--- DATA FOR PROCESSING ---

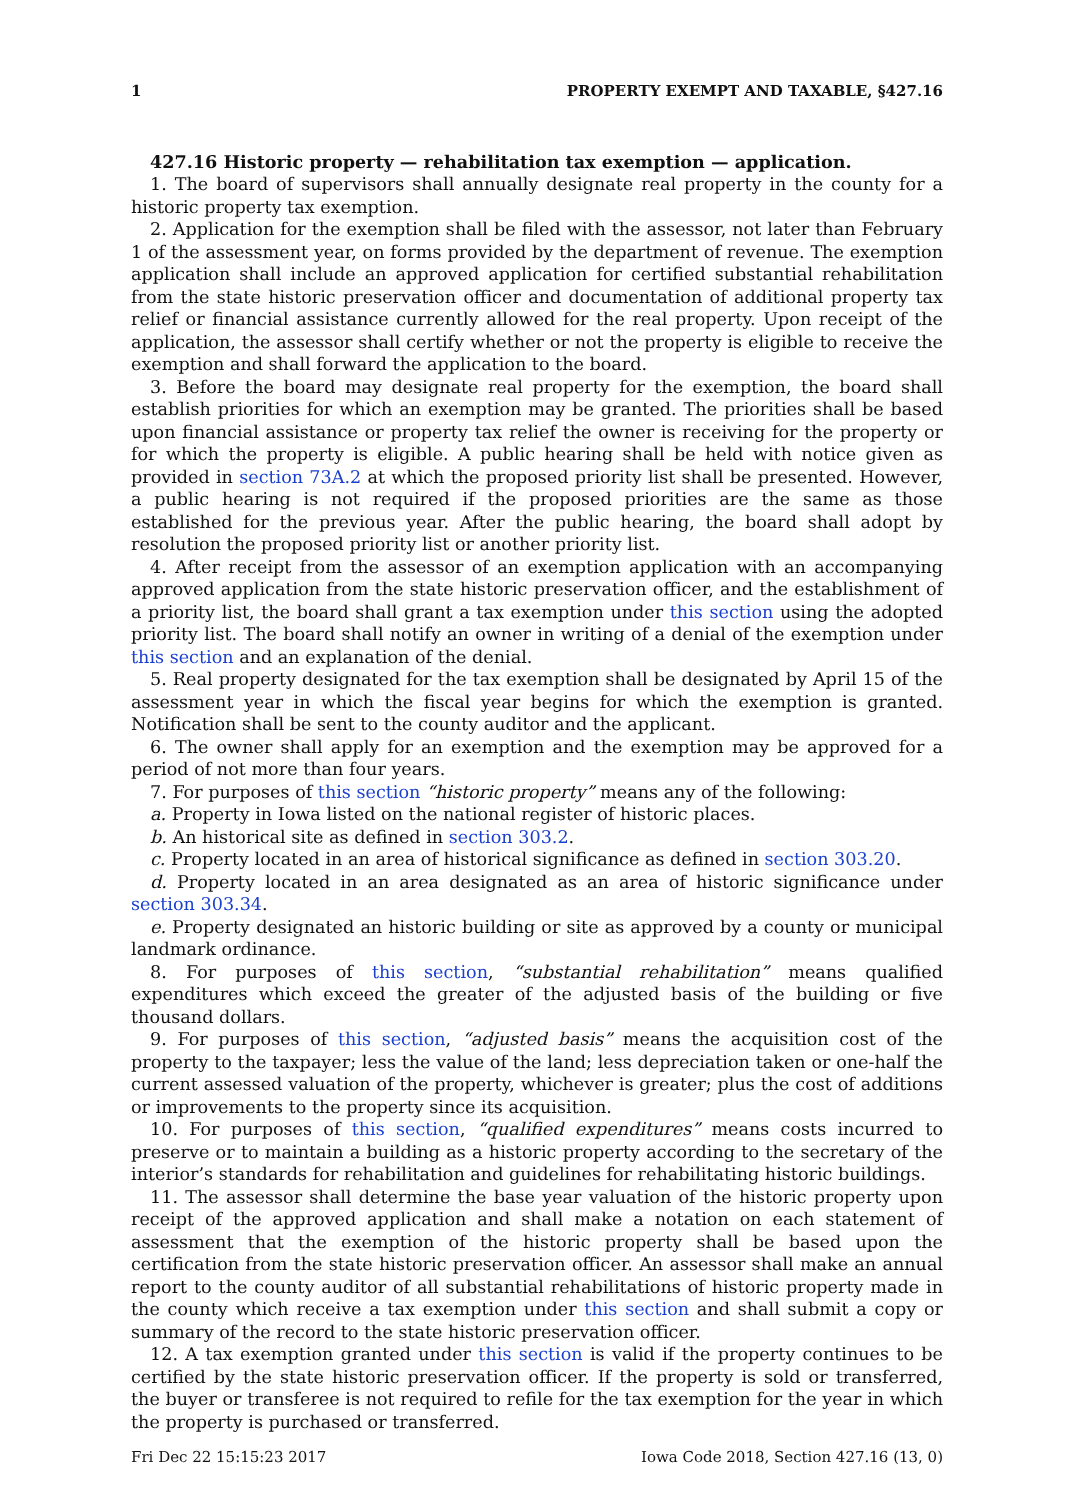1 PROPERTY EXEMPT AND TAXABLE, §427.16
427.16 Historic property — rehabilitation tax exemption — application.
1. The board of supervisors shall annually designate real property in the county for a historic property tax exemption.
2. Application for the exemption shall be filed with the assessor, not later than February 1 of the assessment year, on forms provided by the department of revenue. The exemption application shall include an approved application for certified substantial rehabilitation from the state historic preservation officer and documentation of additional property tax relief or financial assistance currently allowed for the real property. Upon receipt of the application, the assessor shall certify whether or not the property is eligible to receive the exemption and shall forward the application to the board.
3. Before the board may designate real property for the exemption, the board shall establish priorities for which an exemption may be granted. The priorities shall be based upon financial assistance or property tax relief the owner is receiving for the property or for which the property is eligible. A public hearing shall be held with notice given as provided in section 73A.2 at which the proposed priority list shall be presented. However, a public hearing is not required if the proposed priorities are the same as those established for the previous year. After the public hearing, the board shall adopt by resolution the proposed priority list or another priority list.
4. After receipt from the assessor of an exemption application with an accompanying approved application from the state historic preservation officer, and the establishment of a priority list, the board shall grant a tax exemption under this section using the adopted priority list. The board shall notify an owner in writing of a denial of the exemption under this section and an explanation of the denial.
5. Real property designated for the tax exemption shall be designated by April 15 of the assessment year in which the fiscal year begins for which the exemption is granted. Notification shall be sent to the county auditor and the applicant.
6. The owner shall apply for an exemption and the exemption may be approved for a period of not more than four years.
7. For purposes of this section “historic property” means any of the following:
a. Property in Iowa listed on the national register of historic places.
b. An historical site as defined in section 303.2.
c. Property located in an area of historical significance as defined in section 303.20.
d. Property located in an area designated as an area of historic significance under section 303.34.
e. Property designated an historic building or site as approved by a county or municipal landmark ordinance.
8. For purposes of this section, “substantial rehabilitation” means qualified expenditures which exceed the greater of the adjusted basis of the building or five thousand dollars.
9. For purposes of this section, “adjusted basis” means the acquisition cost of the property to the taxpayer; less the value of the land; less depreciation taken or one-half the current assessed valuation of the property, whichever is greater; plus the cost of additions or improvements to the property since its acquisition.
10. For purposes of this section, “qualified expenditures” means costs incurred to preserve or to maintain a building as a historic property according to the secretary of the interior’s standards for rehabilitation and guidelines for rehabilitating historic buildings.
11. The assessor shall determine the base year valuation of the historic property upon receipt of the approved application and shall make a notation on each statement of assessment that the exemption of the historic property shall be based upon the certification from the state historic preservation officer. An assessor shall make an annual report to the county auditor of all substantial rehabilitations of historic property made in the county which receive a tax exemption under this section and shall submit a copy or summary of the record to the state historic preservation officer.
12. A tax exemption granted under this section is valid if the property continues to be certified by the state historic preservation officer. If the property is sold or transferred, the buyer or transferee is not required to refile for the tax exemption for the year in which the property is purchased or transferred.
Fri Dec 22 15:15:23 2017 Iowa Code 2018, Section 427.16 (13, 0)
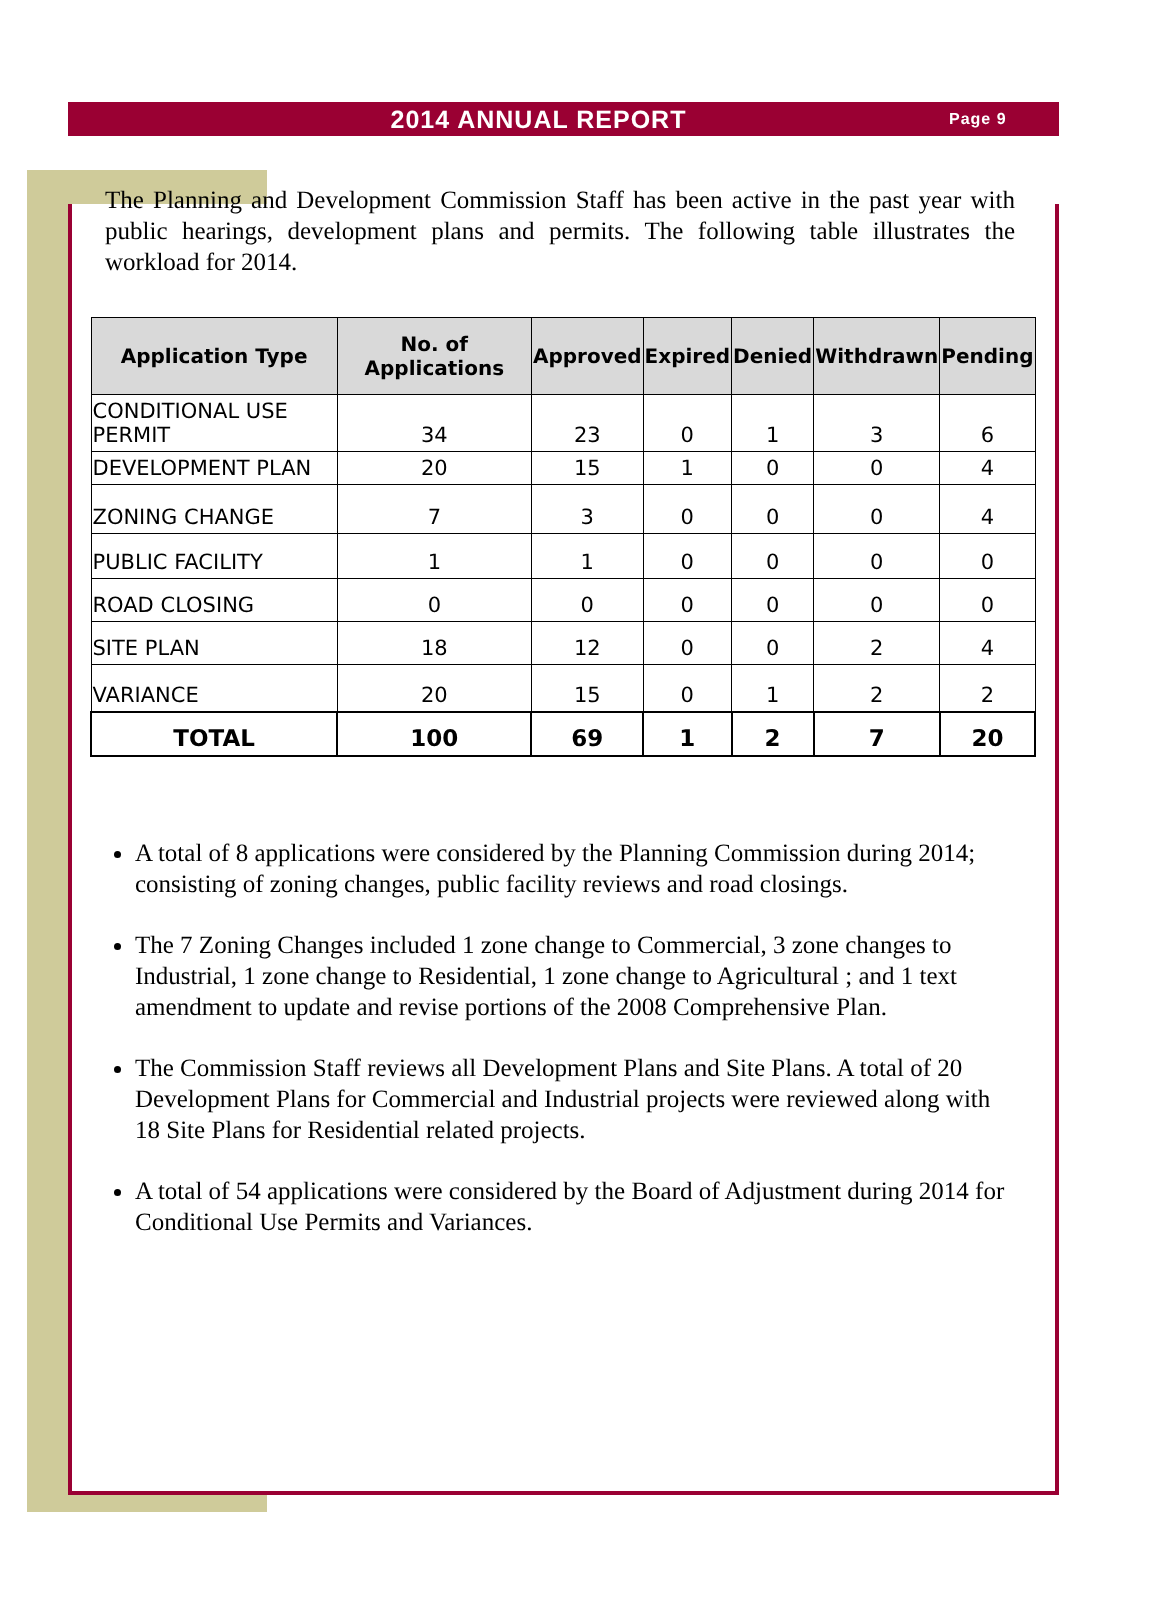2014 ANNUAL REPORT Page 9
The Planning and Development Commission Staff has been active in the past year with public hearings, development plans and permits. The following table illustrates the workload for 2014.
| Application Type | No. of Applications | Approved | Expired | Denied | Withdrawn | Pending |
| --- | --- | --- | --- | --- | --- | --- |
| CONDITIONAL USE PERMIT | 34 | 23 | 0 | 1 | 3 | 6 |
| DEVELOPMENT PLAN | 20 | 15 | 1 | 0 | 0 | 4 |
| ZONING CHANGE | 7 | 3 | 0 | 0 | 0 | 4 |
| PUBLIC FACILITY | 1 | 1 | 0 | 0 | 0 | 0 |
| ROAD CLOSING | 0 | 0 | 0 | 0 | 0 | 0 |
| SITE PLAN | 18 | 12 | 0 | 0 | 2 | 4 |
| VARIANCE | 20 | 15 | 0 | 1 | 2 | 2 |
| TOTAL | 100 | 69 | 1 | 2 | 7 | 20 |
A total of 8 applications were considered by the Planning Commission during 2014; consisting of zoning changes, public facility reviews and road closings.
The 7 Zoning Changes included 1 zone change to Commercial, 3 zone changes to Industrial, 1 zone change to Residential, 1 zone change to Agricultural ; and 1 text amendment to update and revise portions of the 2008 Comprehensive Plan.
The Commission Staff reviews all Development Plans and Site Plans. A total of 20 Development Plans for Commercial and Industrial projects were reviewed along with 18 Site Plans for Residential related projects.
A total of 54 applications were considered by the Board of Adjustment during 2014 for Conditional Use Permits and Variances.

--- ABOUT THIS EXERCISE ---
Repeat precisely the lines of the data starting at the one containing "The Commission Staff", last line included.

--- RESULT ---
The Commission Staff reviews all Development Plans and Site Plans. A total of 20 Development Plans for Commercial and Industrial projects were reviewed along with 18 Site Plans for Residential related projects.
A total of 54 applications were considered by the Board of Adjustment during 2014 for Conditional Use Permits and Variances.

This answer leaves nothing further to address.